Всю ночь Никаноров ворочался с боку на бок, то ему было душно, то холодно, то укрывался одеялом, то сбрасывал его, а в четыре утра он уже лежал с открытыми глазами.
Борис появился дома на третий день.
Однажды, это было в марте, Кудрин приехал в сад, чтобы протопить дачу, привезти на санках из незамерзающего родника воды для чая и покататься на лыжах. Весна еще только-только начала обозначаться: ближе к полудню набирало силу солнце и сосульки, появившиеся с южной стороны дома, тихо плавились и с треском падали, а к вечеру снова холодало, отчаянно хрустел снег под ногами, но все равно пахло весной.
Кудрин вышел из дома, где он растапливал печку, чтобы высыпать золу в бочку и тут его окликнул сторож:
— Роман Андреич! Привет! Покалякай со мной минутку. — В неизменной кроличьей шапке, на широких лесных лыжах, он остановился возле калитки и закурил.
Кудрин знал, что сторож захотел, как всегда, поделиться с ним какими-то новостями. Высыпав золу, неповоротливо подошел, крепко пожал руку.

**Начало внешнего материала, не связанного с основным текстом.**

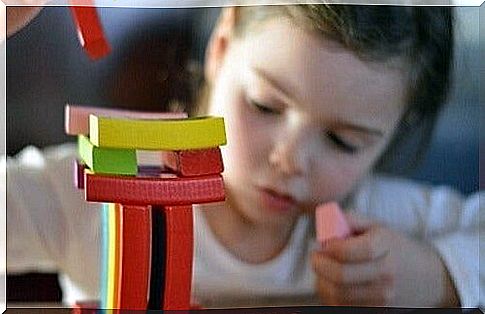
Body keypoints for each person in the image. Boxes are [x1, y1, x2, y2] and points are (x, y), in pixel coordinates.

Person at [4, 4, 483, 309]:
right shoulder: (93, 196)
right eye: (264, 105)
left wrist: (438, 276)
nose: (289, 159)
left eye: (343, 140)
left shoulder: (377, 223)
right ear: (221, 45)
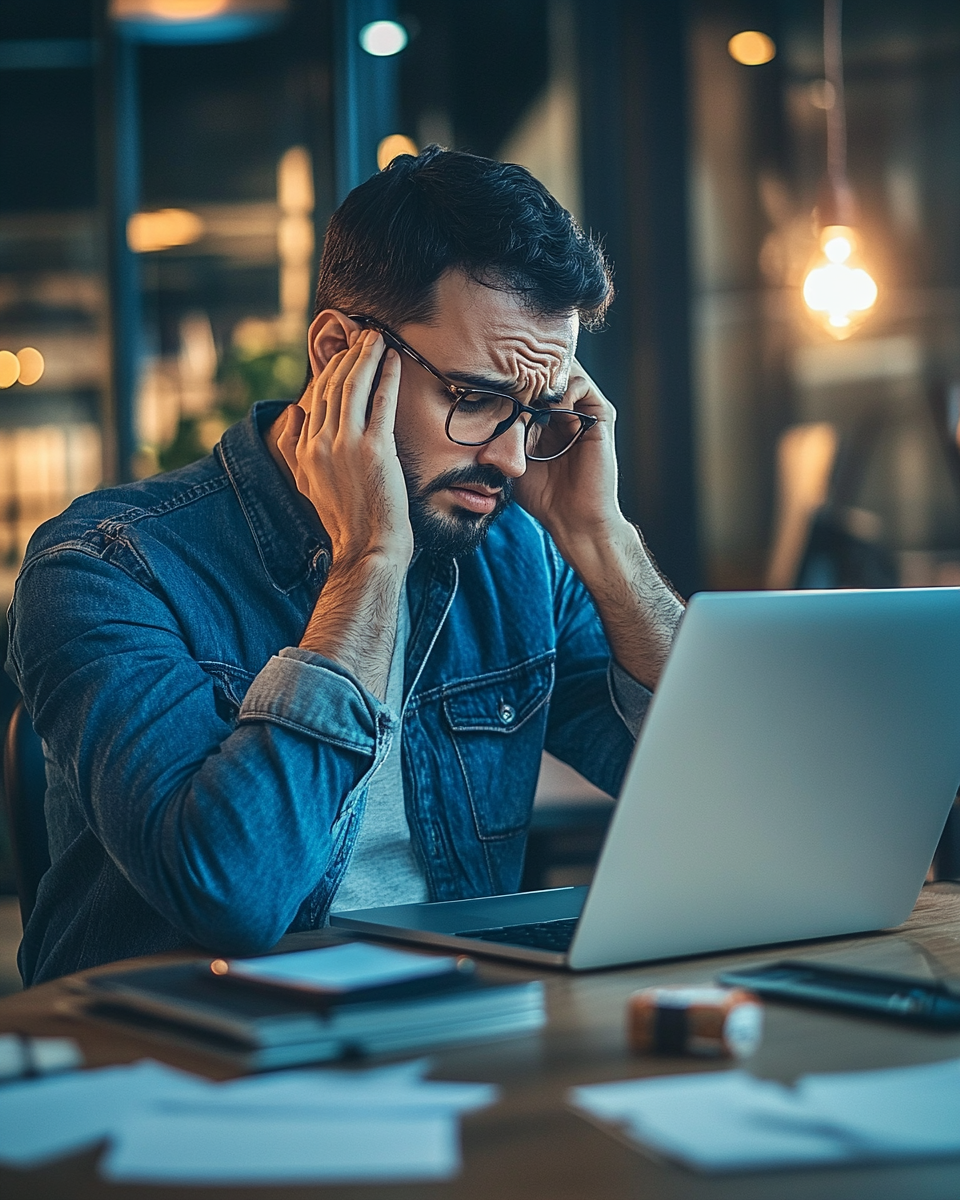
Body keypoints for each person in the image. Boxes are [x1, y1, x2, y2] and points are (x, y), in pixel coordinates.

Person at [7, 148, 683, 985]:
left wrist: (603, 540)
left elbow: (733, 795)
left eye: (535, 412)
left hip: (449, 1040)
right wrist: (368, 562)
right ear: (337, 353)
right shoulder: (109, 567)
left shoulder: (516, 558)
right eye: (474, 399)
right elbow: (234, 897)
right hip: (179, 1061)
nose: (512, 459)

— Как жив-здоров, Петр Иваныч?
— Ничего, ноги еще носят. А ты, Роман Андреич, ничего не заметил?
— Где?
— В доме?
— Нет. Как было, так все на своих местах и осталось.
— А наверху?
— Наверху не был. Там холодно. Надо посмотреть. А что? В чем дело? — поинтересовался Кудрин.

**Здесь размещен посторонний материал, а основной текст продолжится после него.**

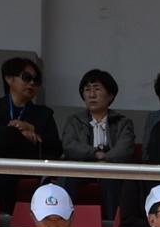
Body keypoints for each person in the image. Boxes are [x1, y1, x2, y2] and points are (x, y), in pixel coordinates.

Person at [0, 56, 64, 223]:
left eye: (36, 80)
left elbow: (56, 148)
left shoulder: (43, 113)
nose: (32, 83)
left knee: (8, 149)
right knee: (7, 157)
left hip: (28, 163)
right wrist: (18, 133)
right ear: (9, 78)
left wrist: (32, 129)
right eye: (26, 77)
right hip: (2, 164)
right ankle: (5, 214)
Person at [54, 68, 137, 218]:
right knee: (66, 176)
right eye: (87, 90)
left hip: (110, 168)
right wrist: (95, 154)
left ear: (110, 95)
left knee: (110, 178)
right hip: (81, 167)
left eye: (97, 89)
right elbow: (69, 145)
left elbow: (124, 150)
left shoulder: (123, 122)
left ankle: (114, 224)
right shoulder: (74, 121)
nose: (91, 94)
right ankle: (60, 219)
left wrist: (106, 161)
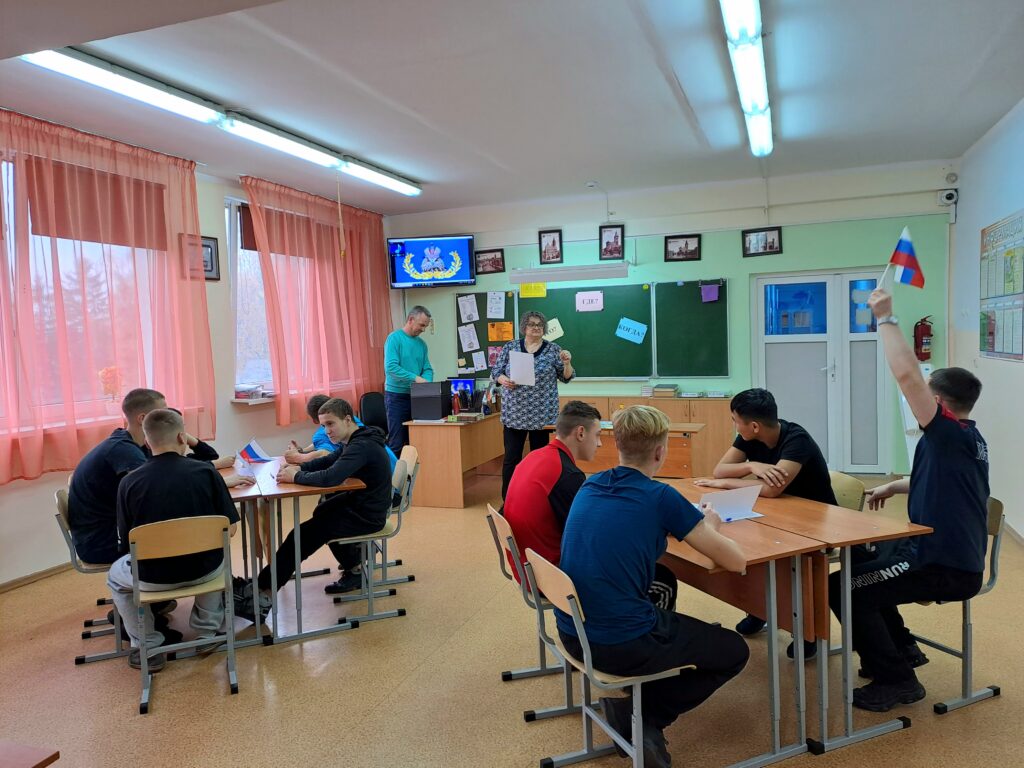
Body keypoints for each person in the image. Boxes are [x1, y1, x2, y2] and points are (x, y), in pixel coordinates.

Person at [555, 406, 749, 768]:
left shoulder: (590, 483)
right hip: (618, 643)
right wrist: (710, 524)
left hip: (573, 632)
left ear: (617, 445)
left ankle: (637, 703)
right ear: (660, 451)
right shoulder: (661, 497)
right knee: (734, 650)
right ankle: (643, 715)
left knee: (663, 581)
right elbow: (736, 562)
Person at [827, 287, 989, 713]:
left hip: (944, 564)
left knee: (841, 589)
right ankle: (901, 648)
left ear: (937, 403)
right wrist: (895, 486)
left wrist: (885, 316)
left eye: (923, 397)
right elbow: (943, 483)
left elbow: (907, 376)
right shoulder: (968, 438)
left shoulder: (947, 432)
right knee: (860, 562)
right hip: (940, 552)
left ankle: (897, 680)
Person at [695, 387, 836, 658]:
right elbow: (720, 470)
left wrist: (726, 484)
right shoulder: (748, 437)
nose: (735, 426)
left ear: (755, 426)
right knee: (748, 547)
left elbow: (772, 489)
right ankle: (759, 609)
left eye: (736, 421)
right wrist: (752, 466)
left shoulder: (797, 439)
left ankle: (807, 631)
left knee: (796, 565)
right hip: (778, 513)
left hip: (815, 521)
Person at [504, 400, 679, 610]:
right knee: (659, 577)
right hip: (552, 578)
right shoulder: (567, 475)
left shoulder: (535, 456)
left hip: (527, 566)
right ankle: (642, 626)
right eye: (597, 435)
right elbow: (594, 538)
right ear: (580, 433)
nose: (599, 443)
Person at [106, 409, 240, 671]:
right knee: (220, 552)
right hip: (205, 572)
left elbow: (126, 544)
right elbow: (230, 530)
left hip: (151, 578)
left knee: (115, 576)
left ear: (147, 442)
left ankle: (147, 645)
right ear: (182, 437)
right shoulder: (206, 472)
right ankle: (206, 633)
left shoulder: (128, 483)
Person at [236, 398, 393, 618]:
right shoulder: (355, 439)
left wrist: (296, 476)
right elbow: (328, 462)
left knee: (301, 536)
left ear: (348, 419)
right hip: (360, 505)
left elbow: (331, 477)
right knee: (321, 511)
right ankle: (353, 564)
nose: (327, 431)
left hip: (367, 515)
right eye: (323, 425)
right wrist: (297, 468)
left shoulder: (361, 445)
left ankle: (263, 593)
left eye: (331, 424)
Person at [69, 388, 166, 565]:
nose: (168, 418)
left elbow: (164, 471)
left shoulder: (132, 443)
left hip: (108, 531)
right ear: (143, 418)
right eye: (162, 413)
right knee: (182, 533)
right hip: (99, 543)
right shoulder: (123, 450)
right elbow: (155, 489)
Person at [490, 311, 575, 499]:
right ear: (524, 327)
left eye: (539, 324)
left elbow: (566, 377)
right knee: (511, 459)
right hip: (514, 414)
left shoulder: (553, 349)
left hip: (542, 415)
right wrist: (504, 380)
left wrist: (567, 363)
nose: (536, 327)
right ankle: (508, 500)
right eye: (531, 324)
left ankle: (536, 499)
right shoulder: (511, 347)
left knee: (539, 461)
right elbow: (496, 372)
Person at [284, 394, 398, 472]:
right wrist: (303, 451)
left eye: (330, 424)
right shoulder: (352, 421)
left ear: (315, 420)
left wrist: (299, 458)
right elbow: (322, 446)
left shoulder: (325, 434)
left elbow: (325, 454)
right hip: (393, 473)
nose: (327, 431)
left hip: (387, 489)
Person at [384, 306, 434, 455]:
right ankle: (393, 471)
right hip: (397, 397)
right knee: (397, 443)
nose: (423, 329)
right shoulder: (394, 339)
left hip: (417, 397)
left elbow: (427, 368)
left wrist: (426, 382)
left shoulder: (422, 344)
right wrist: (416, 378)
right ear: (411, 320)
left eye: (425, 326)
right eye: (422, 325)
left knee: (416, 441)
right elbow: (391, 367)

Сторож сплюнул табачинки, попавшиеся на язык, потом затянулся с наслаждением, неторопливо, словно не курил давным-давно, выпустил, рассеивая, струю дыма и, показывая на соседнюю дачу, сказал:
— Вчера двое, мужчина и женщина, брали у них лестницу.
— Ну и что?
— А то! К вашему крыльцу ставили и наверх по ней к вам , — выделив последнее слово, пояснял сторож. — Я их увидал, да поздно. Когда они уже слезали. Я на том порядке был. Пока подошел — их и след простыл. Но они меня заметили. С испугу лестницу прямо на дороге бросили.

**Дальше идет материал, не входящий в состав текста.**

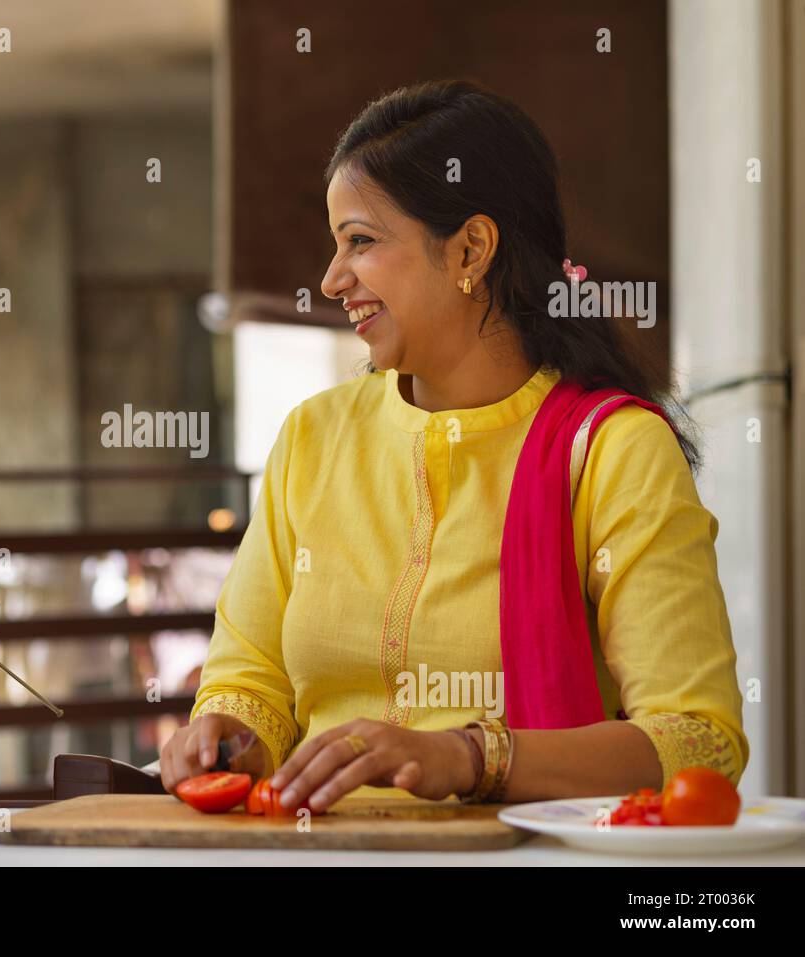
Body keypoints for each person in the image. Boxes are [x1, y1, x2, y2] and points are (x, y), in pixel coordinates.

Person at [160, 80, 746, 814]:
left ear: (471, 247)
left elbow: (699, 742)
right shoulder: (312, 437)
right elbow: (250, 679)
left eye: (361, 242)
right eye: (335, 245)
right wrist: (230, 734)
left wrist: (468, 755)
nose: (331, 279)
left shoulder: (611, 451)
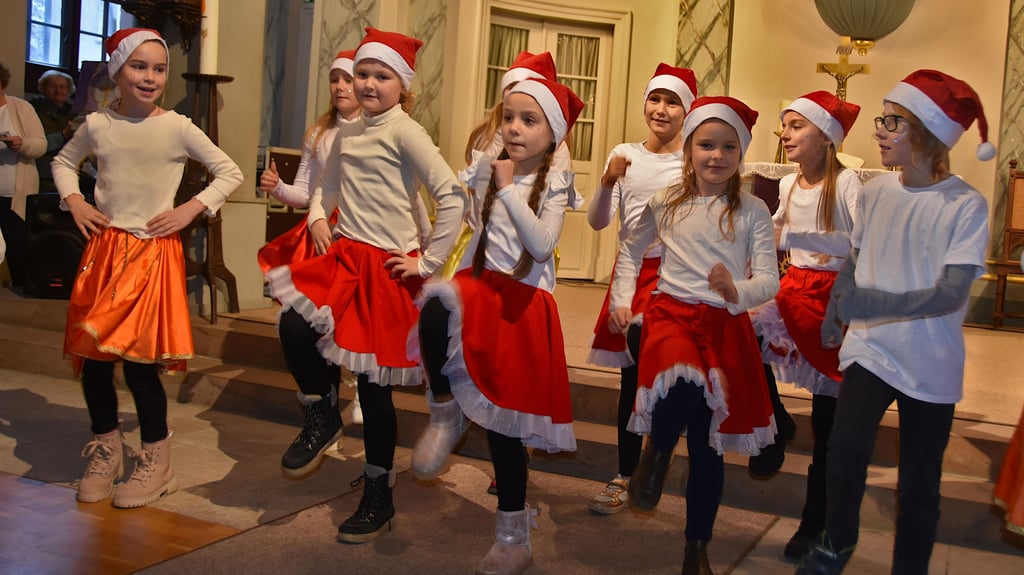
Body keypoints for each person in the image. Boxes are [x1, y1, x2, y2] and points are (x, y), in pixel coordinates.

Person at [264, 27, 467, 542]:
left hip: (385, 272)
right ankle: (322, 412)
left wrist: (427, 262)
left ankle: (379, 493)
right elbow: (327, 184)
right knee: (292, 325)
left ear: (403, 86)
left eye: (382, 76)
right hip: (345, 257)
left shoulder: (407, 132)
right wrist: (318, 217)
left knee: (376, 393)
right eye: (363, 74)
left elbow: (451, 196)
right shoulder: (345, 132)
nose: (369, 83)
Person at [797, 70, 993, 575]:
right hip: (871, 349)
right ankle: (836, 544)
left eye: (892, 122)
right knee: (843, 451)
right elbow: (855, 259)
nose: (879, 130)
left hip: (929, 361)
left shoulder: (965, 205)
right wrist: (838, 310)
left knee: (919, 484)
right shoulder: (878, 190)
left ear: (926, 134)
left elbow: (950, 294)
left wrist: (870, 305)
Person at [51, 28, 243, 508]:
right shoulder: (97, 125)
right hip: (104, 255)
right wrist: (73, 198)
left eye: (159, 68)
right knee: (94, 365)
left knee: (140, 369)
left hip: (150, 254)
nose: (151, 76)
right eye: (139, 66)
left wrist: (188, 210)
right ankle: (108, 450)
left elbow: (230, 172)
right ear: (117, 72)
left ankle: (158, 463)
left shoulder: (177, 126)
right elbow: (62, 162)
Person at [411, 77, 584, 575]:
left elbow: (542, 245)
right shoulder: (487, 170)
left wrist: (508, 190)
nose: (514, 128)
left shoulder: (553, 183)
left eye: (529, 121)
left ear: (552, 134)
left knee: (506, 428)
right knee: (435, 307)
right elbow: (467, 225)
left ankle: (513, 536)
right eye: (508, 117)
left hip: (523, 306)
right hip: (480, 290)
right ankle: (444, 412)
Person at [614, 96, 779, 575]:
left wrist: (737, 289)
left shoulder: (752, 211)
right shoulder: (665, 200)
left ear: (741, 153)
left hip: (724, 324)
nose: (717, 156)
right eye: (707, 144)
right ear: (689, 148)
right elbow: (631, 248)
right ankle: (658, 451)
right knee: (682, 379)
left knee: (709, 447)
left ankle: (696, 549)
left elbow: (769, 278)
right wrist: (623, 300)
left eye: (729, 147)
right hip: (670, 315)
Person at [746, 91, 861, 558]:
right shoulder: (791, 183)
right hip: (796, 287)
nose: (785, 134)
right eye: (784, 125)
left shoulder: (848, 183)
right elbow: (772, 227)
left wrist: (788, 234)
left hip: (834, 297)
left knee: (828, 425)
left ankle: (814, 523)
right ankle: (774, 422)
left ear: (826, 137)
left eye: (796, 126)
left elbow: (856, 242)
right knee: (742, 333)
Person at [585, 62, 696, 515]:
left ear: (687, 111)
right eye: (655, 99)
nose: (662, 109)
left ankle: (658, 453)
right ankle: (625, 472)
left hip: (675, 278)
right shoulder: (625, 153)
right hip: (631, 275)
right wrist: (609, 179)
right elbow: (598, 221)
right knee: (631, 380)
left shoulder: (693, 159)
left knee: (665, 378)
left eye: (672, 102)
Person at [257, 49, 366, 426]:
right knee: (312, 327)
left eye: (348, 79)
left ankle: (359, 390)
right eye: (335, 79)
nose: (340, 86)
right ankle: (325, 407)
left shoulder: (374, 130)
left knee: (350, 323)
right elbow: (305, 192)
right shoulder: (319, 133)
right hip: (318, 236)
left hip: (356, 234)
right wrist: (277, 188)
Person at [0, 61, 47, 288]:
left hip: (14, 195)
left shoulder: (21, 108)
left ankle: (22, 289)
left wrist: (21, 144)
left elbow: (40, 145)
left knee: (17, 246)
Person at [31, 70, 78, 193]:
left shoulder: (74, 113)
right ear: (43, 89)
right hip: (44, 172)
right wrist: (63, 135)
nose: (58, 91)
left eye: (62, 87)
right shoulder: (33, 111)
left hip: (72, 169)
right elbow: (35, 146)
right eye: (52, 87)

— А я иду, — начал делиться Кудрин своим впечатлением, — гляжу: лестница. Кто ее, думаю, на дорогу бросил. Может, опять кто по дачам шастал? Открыл дверь. Все как положено. Внизу у меня, в комнате, на кухне, в сенях — как неделю назад: ничего не тронуто. Даже полбутылки водки.
— Им не до водки! — сторож усмехнулся. — А что поделаешь? Природа — она такая. Свое возьмет. Скажу больше: они каждую среду приезжают. Ну я и подумал: может, сын твой с какой-то девахой? А, может, и дочь? Она у тебя девка ой видная! Точно не знаю, кто. Издали видел, а вблизи не пришлось. И все же, по-моему, кто-то из твоих. А ты попробуй, нагрянь в среду. Сам. С утра. Наверняка выследишь.
— Долго не просидишь. Выслеживать-то. Топить надо.